-- Directions --
Report how many lines below include the string "drafted". Please keep the reply to that number.

Saved data entries:
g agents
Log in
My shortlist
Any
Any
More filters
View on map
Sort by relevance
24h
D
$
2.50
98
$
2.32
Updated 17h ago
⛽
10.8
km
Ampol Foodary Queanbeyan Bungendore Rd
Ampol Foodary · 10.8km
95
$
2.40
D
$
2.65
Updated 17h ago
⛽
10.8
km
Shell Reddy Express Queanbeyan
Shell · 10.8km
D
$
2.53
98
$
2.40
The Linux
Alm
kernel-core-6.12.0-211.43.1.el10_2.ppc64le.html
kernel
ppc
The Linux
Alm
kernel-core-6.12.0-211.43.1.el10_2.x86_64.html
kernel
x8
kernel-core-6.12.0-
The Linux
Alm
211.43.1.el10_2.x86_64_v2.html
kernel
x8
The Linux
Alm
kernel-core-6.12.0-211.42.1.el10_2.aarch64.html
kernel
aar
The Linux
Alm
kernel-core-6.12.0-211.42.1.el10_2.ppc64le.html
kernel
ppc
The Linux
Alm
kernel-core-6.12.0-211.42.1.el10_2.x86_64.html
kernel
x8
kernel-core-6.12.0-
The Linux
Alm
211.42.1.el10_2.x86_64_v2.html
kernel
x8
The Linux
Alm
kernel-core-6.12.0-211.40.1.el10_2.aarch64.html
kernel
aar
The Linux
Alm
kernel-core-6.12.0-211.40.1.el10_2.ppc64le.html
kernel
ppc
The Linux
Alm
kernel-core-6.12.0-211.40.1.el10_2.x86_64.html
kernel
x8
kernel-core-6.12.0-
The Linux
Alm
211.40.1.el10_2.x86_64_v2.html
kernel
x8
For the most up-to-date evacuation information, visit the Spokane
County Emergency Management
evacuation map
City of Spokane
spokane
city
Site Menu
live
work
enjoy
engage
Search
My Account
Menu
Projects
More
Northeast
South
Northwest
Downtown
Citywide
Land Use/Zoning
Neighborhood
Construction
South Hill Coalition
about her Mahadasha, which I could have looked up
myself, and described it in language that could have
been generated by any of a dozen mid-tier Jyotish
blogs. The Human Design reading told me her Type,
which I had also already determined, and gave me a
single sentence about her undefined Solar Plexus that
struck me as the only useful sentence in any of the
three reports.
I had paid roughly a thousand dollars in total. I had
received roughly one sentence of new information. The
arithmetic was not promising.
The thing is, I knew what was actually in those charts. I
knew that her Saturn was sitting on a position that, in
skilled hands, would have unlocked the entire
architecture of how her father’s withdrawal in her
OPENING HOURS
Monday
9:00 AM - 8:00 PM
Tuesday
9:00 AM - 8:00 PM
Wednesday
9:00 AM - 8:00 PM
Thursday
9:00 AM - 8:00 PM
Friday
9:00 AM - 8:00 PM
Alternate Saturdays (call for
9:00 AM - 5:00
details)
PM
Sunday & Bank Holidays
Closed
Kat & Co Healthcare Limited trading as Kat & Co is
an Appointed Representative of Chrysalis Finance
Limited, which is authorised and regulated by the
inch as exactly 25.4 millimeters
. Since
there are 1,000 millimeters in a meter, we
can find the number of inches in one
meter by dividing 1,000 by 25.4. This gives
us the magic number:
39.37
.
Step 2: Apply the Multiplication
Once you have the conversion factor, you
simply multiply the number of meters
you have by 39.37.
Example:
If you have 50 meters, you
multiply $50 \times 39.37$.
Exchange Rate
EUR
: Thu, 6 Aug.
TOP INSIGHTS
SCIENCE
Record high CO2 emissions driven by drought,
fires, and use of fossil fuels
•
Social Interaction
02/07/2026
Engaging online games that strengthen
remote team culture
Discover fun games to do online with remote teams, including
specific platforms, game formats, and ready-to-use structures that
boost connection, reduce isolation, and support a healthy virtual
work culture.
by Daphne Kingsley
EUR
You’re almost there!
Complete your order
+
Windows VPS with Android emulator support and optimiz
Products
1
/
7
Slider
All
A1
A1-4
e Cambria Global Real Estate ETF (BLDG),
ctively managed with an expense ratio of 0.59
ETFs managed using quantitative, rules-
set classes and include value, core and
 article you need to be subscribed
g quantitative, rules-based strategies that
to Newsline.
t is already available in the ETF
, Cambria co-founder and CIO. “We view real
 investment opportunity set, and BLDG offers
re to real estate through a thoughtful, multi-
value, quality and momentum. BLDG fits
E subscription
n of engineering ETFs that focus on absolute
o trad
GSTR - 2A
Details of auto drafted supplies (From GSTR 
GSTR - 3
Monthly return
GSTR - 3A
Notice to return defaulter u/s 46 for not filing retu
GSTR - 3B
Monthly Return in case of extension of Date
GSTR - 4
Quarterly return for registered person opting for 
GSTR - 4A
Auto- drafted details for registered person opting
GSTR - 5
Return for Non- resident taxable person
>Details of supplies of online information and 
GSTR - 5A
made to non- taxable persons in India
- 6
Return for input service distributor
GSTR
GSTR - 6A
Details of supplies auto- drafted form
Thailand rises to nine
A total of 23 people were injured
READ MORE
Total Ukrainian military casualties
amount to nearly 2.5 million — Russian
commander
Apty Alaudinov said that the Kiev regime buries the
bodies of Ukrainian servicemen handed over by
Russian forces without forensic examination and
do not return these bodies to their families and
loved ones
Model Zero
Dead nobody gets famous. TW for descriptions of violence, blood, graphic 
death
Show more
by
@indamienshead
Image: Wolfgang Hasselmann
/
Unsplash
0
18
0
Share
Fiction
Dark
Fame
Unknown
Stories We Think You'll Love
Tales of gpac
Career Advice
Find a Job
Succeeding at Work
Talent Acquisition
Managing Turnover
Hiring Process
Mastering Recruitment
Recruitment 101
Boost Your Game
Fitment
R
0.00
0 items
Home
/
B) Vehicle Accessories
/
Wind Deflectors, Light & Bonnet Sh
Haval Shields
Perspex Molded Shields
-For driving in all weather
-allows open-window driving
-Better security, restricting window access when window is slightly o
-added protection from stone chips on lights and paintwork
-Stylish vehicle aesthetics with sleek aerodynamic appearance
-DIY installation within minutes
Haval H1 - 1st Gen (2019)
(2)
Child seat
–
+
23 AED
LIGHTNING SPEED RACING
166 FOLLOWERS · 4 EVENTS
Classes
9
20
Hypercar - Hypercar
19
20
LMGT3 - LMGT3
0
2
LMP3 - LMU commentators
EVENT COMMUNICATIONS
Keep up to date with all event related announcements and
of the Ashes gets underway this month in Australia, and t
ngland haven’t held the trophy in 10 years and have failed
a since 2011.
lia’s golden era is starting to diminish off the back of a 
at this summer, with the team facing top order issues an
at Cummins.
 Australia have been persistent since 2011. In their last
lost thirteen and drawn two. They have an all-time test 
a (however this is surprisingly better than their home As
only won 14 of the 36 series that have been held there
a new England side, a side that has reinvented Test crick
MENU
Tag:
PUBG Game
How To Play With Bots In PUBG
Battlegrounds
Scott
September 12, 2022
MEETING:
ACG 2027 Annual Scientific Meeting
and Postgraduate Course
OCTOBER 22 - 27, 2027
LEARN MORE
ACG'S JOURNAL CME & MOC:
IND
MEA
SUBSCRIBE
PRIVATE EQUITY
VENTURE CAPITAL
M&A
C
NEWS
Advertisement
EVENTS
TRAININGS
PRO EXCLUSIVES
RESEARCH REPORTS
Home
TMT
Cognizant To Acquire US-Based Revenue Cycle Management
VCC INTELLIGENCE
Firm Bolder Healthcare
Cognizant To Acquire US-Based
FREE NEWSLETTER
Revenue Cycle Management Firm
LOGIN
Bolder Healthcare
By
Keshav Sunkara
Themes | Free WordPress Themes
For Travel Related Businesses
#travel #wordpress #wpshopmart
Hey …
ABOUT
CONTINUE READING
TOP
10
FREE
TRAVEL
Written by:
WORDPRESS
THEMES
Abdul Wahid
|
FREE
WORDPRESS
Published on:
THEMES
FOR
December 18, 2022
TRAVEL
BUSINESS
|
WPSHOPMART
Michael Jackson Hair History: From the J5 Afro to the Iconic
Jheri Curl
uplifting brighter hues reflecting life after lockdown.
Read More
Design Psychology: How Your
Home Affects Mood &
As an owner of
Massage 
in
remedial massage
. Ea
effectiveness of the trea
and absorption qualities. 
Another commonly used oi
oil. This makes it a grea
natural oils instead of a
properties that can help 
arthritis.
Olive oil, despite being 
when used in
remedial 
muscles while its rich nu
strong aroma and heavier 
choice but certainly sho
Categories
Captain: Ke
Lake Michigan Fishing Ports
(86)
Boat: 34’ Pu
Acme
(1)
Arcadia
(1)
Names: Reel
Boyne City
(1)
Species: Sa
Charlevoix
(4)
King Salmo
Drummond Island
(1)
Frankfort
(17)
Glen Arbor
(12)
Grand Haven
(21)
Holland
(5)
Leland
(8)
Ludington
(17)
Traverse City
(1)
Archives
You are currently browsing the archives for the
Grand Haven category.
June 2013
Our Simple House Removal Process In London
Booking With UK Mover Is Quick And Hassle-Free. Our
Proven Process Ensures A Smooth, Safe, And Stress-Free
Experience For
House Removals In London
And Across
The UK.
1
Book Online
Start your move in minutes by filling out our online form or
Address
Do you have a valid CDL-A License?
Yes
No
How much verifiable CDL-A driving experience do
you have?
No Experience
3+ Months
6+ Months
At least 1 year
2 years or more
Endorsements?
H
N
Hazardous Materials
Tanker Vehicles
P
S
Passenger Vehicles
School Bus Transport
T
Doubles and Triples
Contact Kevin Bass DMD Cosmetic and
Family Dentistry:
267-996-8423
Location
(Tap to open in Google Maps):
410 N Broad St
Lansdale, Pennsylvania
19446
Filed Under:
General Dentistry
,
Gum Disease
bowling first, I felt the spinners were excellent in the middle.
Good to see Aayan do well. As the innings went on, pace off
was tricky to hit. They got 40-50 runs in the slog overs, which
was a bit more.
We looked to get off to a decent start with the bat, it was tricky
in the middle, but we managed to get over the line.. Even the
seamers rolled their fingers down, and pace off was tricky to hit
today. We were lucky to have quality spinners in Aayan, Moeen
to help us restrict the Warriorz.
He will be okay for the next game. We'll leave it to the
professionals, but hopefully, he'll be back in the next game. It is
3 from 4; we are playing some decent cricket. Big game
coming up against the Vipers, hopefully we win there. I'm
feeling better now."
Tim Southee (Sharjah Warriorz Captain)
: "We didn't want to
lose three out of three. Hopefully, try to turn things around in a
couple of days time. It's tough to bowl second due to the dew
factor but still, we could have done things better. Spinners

-- Finished exercise --
3